C'est un petit miracle d'équilibre,
de justesse, d'intelligence, d'émotions… Dès
les premières images, on sait. Philippe Béziat a trouvé
comment filmer, monter et au final rendre compte d'un travail extraordinaire.
Dans ces répétitions, il y a les personnage principaux,
et les secondaires, comme pour une fiction. Jean-François
Sivadier est le metteur en scène, qu'on ne voit jamais en
colère, ni péremptoire, à l'écoute des
chanteurs et des autres, parlant un anglais effroyable avec les
choristes et, avec les autres et en français, exposant ses
idées comme on cherche à comprendre les enjeux des
rapports humains qui font le drame de cet opéra. Il pose
beaucoup de questions, aux chanteurs et à lui-même,
il a cet enthousiasme qui emporte, indispensable pour tout metteur
en scène, mais ne verse jamais dans l'hystérie.
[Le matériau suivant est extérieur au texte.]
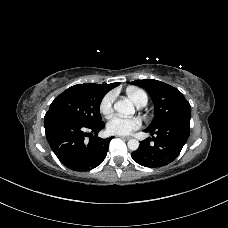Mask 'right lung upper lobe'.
Wrapping results in <instances>:
<instances>
[{
  "instance_id": "cb5924a9",
  "label": "right lung upper lobe",
  "mask_w": 228,
  "mask_h": 228,
  "mask_svg": "<svg viewBox=\"0 0 228 228\" xmlns=\"http://www.w3.org/2000/svg\"><path fill=\"white\" fill-rule=\"evenodd\" d=\"M120 83H111V84H105V85H99L102 89H104L106 92L113 89L114 87L118 86Z\"/></svg>"
}]
</instances>
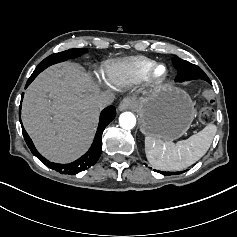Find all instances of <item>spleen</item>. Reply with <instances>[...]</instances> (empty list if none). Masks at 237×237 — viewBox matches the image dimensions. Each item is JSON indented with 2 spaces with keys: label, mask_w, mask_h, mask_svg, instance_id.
<instances>
[{
  "label": "spleen",
  "mask_w": 237,
  "mask_h": 237,
  "mask_svg": "<svg viewBox=\"0 0 237 237\" xmlns=\"http://www.w3.org/2000/svg\"><path fill=\"white\" fill-rule=\"evenodd\" d=\"M216 131L215 124H208L203 130L191 135L186 140L177 142V144L145 136L144 148L147 160L160 170L185 169L207 152Z\"/></svg>",
  "instance_id": "1"
}]
</instances>
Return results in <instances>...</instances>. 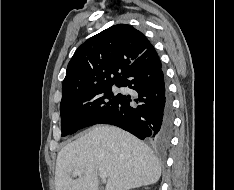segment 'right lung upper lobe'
Listing matches in <instances>:
<instances>
[{
  "label": "right lung upper lobe",
  "mask_w": 234,
  "mask_h": 190,
  "mask_svg": "<svg viewBox=\"0 0 234 190\" xmlns=\"http://www.w3.org/2000/svg\"><path fill=\"white\" fill-rule=\"evenodd\" d=\"M150 46L143 33L127 24L111 26L91 37L68 64L61 103L117 84L125 69Z\"/></svg>",
  "instance_id": "right-lung-upper-lobe-1"
}]
</instances>
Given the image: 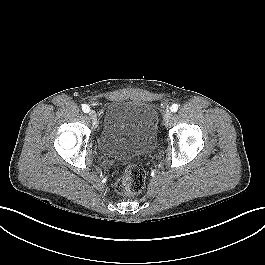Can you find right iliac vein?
I'll list each match as a JSON object with an SVG mask.
<instances>
[{"label": "right iliac vein", "instance_id": "1", "mask_svg": "<svg viewBox=\"0 0 265 265\" xmlns=\"http://www.w3.org/2000/svg\"><path fill=\"white\" fill-rule=\"evenodd\" d=\"M89 116H90V118H91V120H92V122H93V126H94V127H97V125H98V120H97V114H96V112L93 111V110H91V111L89 112Z\"/></svg>", "mask_w": 265, "mask_h": 265}]
</instances>
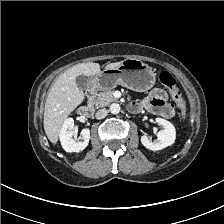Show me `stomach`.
Masks as SVG:
<instances>
[{"label": "stomach", "instance_id": "1", "mask_svg": "<svg viewBox=\"0 0 224 224\" xmlns=\"http://www.w3.org/2000/svg\"><path fill=\"white\" fill-rule=\"evenodd\" d=\"M156 81V73L139 59L127 58L115 68H104L92 77L91 85L96 90H108L122 85L138 92L150 90Z\"/></svg>", "mask_w": 224, "mask_h": 224}]
</instances>
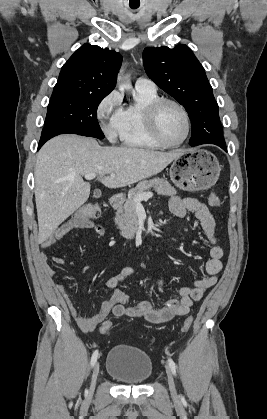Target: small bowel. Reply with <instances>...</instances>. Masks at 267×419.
I'll use <instances>...</instances> for the list:
<instances>
[{"instance_id":"small-bowel-1","label":"small bowel","mask_w":267,"mask_h":419,"mask_svg":"<svg viewBox=\"0 0 267 419\" xmlns=\"http://www.w3.org/2000/svg\"><path fill=\"white\" fill-rule=\"evenodd\" d=\"M169 209L178 218H183L188 212H192L200 222L202 230L208 242L211 244L209 251L210 258L205 265V272L208 276L195 280L192 287L179 288L177 290V297L169 299L159 308H154L147 300H143L135 305H126L128 296L119 289V285L134 273V269L130 266H125L106 281V286L113 290V293L102 303L97 314L92 317L81 316L70 298L66 286L61 283L56 284L55 289L62 296L70 313L83 332L88 333L95 330L110 314L117 317L142 318L155 324L170 321L178 316L188 314L193 302L201 300L204 292L217 283V275L223 268V249L217 244L215 220L208 207L194 198L172 197L169 201ZM74 229H86L101 237L106 235V229L103 226L97 225L90 220L76 222L70 219L62 223L52 232L43 243V248L49 247L56 241L61 240L67 233ZM53 260L58 264L64 263V260L58 256L53 257ZM40 262L45 272L51 277L54 276L55 272L50 267L48 256L45 253L40 255ZM157 285L160 291L164 290L162 279H158Z\"/></svg>"}]
</instances>
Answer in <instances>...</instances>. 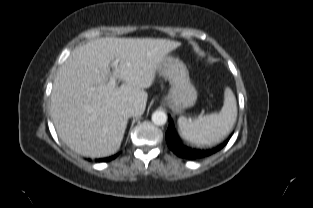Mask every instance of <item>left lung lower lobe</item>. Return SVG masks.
Listing matches in <instances>:
<instances>
[{
	"instance_id": "left-lung-lower-lobe-1",
	"label": "left lung lower lobe",
	"mask_w": 313,
	"mask_h": 208,
	"mask_svg": "<svg viewBox=\"0 0 313 208\" xmlns=\"http://www.w3.org/2000/svg\"><path fill=\"white\" fill-rule=\"evenodd\" d=\"M177 134L174 129V125H171V122L169 123V127L166 132V141L168 147L179 157L182 158H187V159H196V158H202L205 156H209L218 150H220L223 146L226 145L228 142L229 138L221 145L217 146L216 148L213 149H208V150H196L194 148L187 147L180 142L177 141L176 139Z\"/></svg>"
}]
</instances>
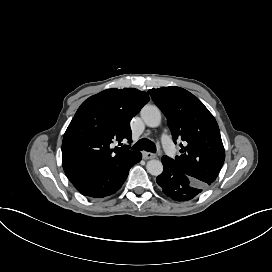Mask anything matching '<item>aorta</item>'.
I'll use <instances>...</instances> for the list:
<instances>
[{"label": "aorta", "mask_w": 272, "mask_h": 272, "mask_svg": "<svg viewBox=\"0 0 272 272\" xmlns=\"http://www.w3.org/2000/svg\"><path fill=\"white\" fill-rule=\"evenodd\" d=\"M140 115L149 127H157L161 123V112L156 105L146 104ZM146 169L151 175L158 176L163 172V165L160 160L152 159L147 162Z\"/></svg>", "instance_id": "762f6f07"}]
</instances>
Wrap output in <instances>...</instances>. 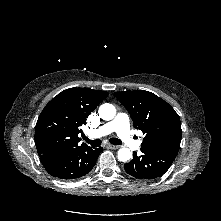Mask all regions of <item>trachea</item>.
Masks as SVG:
<instances>
[{
  "mask_svg": "<svg viewBox=\"0 0 221 221\" xmlns=\"http://www.w3.org/2000/svg\"><path fill=\"white\" fill-rule=\"evenodd\" d=\"M83 139L89 143L91 146H94V147H98L100 146L101 144V140L100 139H95V140H90L88 139L85 135H83ZM110 143L113 144V145H120L122 144L121 140L117 139V138H111L110 140Z\"/></svg>",
  "mask_w": 221,
  "mask_h": 221,
  "instance_id": "obj_1",
  "label": "trachea"
}]
</instances>
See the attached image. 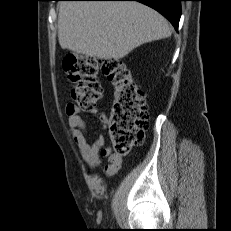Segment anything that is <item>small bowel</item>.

Parfois
dubitatif, silencieux alors, il revient avec une autre question,
c'est impossible de ne pas penser qu'il n'y a pas de plus beau métier
que celui-ci : mettre en scène les passions humaines et faire
en sorte qu'elles restent un jeu et qu'elles touchent le public.
Pas d'affèteries, pas d'extravagances inutiles dans ses indications,
toujours la recherche de la justesse, en s'interrogeant du pourquoi
et du comment de chaque réplique… "E strano…"
prend un sens inouï…
En face de lui, sous les feux et dans l'échange, Natalie
Dessay porte sur son visage les années qui passent. Elle
n'est plus la jeune soprano capable de jouer tout le répertoire…
Sa Traviata a de l'expérience et de la profondeur mais aussi
une énergie farouche. Sur la scène, elle paraît
toute petite, menue et fragile. Elle écoute, parle peu, propose
une manière de jouer, revient en arrière; elle est
toujours incroyablement juste dans son attitude, elle joue sans
donner l'impression qu'elle joue, elle est actrice, pleinement.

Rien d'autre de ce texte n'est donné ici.